Ausland
Moskau und London suchen Ende der Eiszeit
MOSKAU, 01. November (RIA Novosti). Der erste Russland-Besuch eines britischen Außenministers seit fünf Jahren soll laut Experten die Bereitschaft der beiden Länder bekräftigen, die zwischen ihnen herrschende politische Eiszeit zu überwinden.
Im Vorfeld seines Moskau-Besuchs, der vom 1. bis 2. November stattfindet, sagte der britische Außenminister David Miliband der „Financial Times", er wolle vor allem Themen erörtern, bei denen London und Moskau keine drastischen Differenzen hätten.
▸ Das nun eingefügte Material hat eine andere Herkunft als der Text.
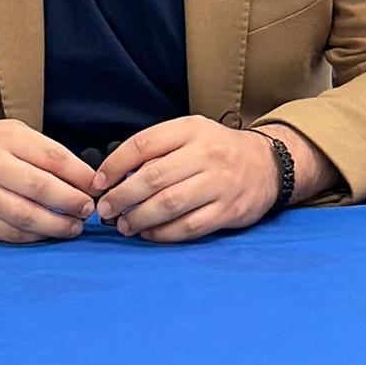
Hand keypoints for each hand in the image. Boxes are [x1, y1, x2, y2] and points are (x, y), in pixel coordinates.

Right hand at [0, 119, 97, 243]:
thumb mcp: (17, 135)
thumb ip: (49, 154)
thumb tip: (87, 181)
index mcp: (7, 140)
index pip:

Das betreffe etwa die Situation um Iran, Afghanistan und im Nahen Osten.
Miliband erwarte vorerst keinen Durchbruch bei den akutesten Streitfragen, die die Beziehungen zwischen den beiden Ländern in den letzten Jahren überschattet haben.
Der britische Ex-Botschafter in Russland, Tony Brenton, sagte aber der Agentur RIA Novosti, man werde die Konfliktthemen kaum umkurven können.
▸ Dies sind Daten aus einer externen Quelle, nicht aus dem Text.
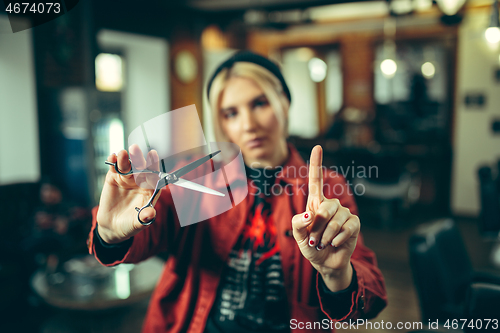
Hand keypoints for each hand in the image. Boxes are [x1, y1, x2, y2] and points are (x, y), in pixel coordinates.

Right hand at [96, 144, 159, 243]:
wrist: (112, 227)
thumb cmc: (129, 225)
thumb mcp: (137, 224)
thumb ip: (144, 218)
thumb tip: (151, 214)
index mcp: (150, 190)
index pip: (154, 176)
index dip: (154, 165)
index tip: (153, 155)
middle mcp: (140, 182)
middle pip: (141, 168)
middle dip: (138, 158)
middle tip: (135, 149)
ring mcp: (127, 179)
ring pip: (127, 166)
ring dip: (125, 158)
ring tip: (122, 153)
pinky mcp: (114, 178)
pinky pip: (114, 168)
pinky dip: (113, 162)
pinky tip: (112, 157)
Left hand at [291, 145, 359, 291]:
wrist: (325, 262)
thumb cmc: (310, 245)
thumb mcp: (298, 235)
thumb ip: (298, 222)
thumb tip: (312, 213)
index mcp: (315, 203)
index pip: (316, 180)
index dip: (316, 163)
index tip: (317, 147)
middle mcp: (330, 205)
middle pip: (325, 206)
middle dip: (317, 226)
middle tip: (314, 239)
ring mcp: (343, 213)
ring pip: (335, 219)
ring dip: (326, 235)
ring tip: (323, 243)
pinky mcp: (354, 224)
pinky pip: (347, 227)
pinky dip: (338, 238)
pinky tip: (335, 243)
Miliband werde seinen russischen Amtskollegen Sergej Lawrow bestimmt darauf aufmerksamn machen, dass London nach wie vor die Auslieferung von Andrej Lugowoi fordert. Dieser Russe soll nach Angaben britischer Behörden in die Ermordung des russischen Ex-Geheimdienstlers Alexander Litwinenko in London verwickelt sein. Aber auch Lawrow erinnere wohl an Moskaus Forderung, den in London als Asylant lebenden Olygarchen Boris Beresowski auszuliefern, so Brenton.
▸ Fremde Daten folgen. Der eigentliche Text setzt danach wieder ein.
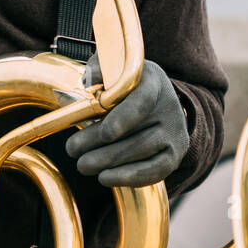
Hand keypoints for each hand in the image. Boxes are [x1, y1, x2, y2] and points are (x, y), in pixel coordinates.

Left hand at [65, 56, 188, 186]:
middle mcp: (169, 108)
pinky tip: (105, 178)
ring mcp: (175, 134)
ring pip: (141, 153)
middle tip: (72, 150)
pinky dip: (128, 178)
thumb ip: (98, 70)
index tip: (106, 133)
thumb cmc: (123, 87)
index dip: (123, 119)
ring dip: (107, 162)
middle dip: (99, 144)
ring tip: (82, 165)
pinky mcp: (173, 156)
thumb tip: (90, 79)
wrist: (153, 105)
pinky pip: (154, 172)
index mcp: (152, 82)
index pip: (141, 102)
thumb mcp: (112, 69)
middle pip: (136, 133)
„All diese Fragen lassen sich kaum durch ein Treffen lösen. Unabhängig von seinen Ergebnissen zeigt Milibands Besuch jedoch, dass die beiden Länder nach einigen Jahren ‚Eiszeit' bereit sind, einen Ausweg aus der Sackgasse zu suchen, und eine Kooperation mindestens in den Bereichen anstreben, wo sie möglich ist", sagte der Ex-Botschafter.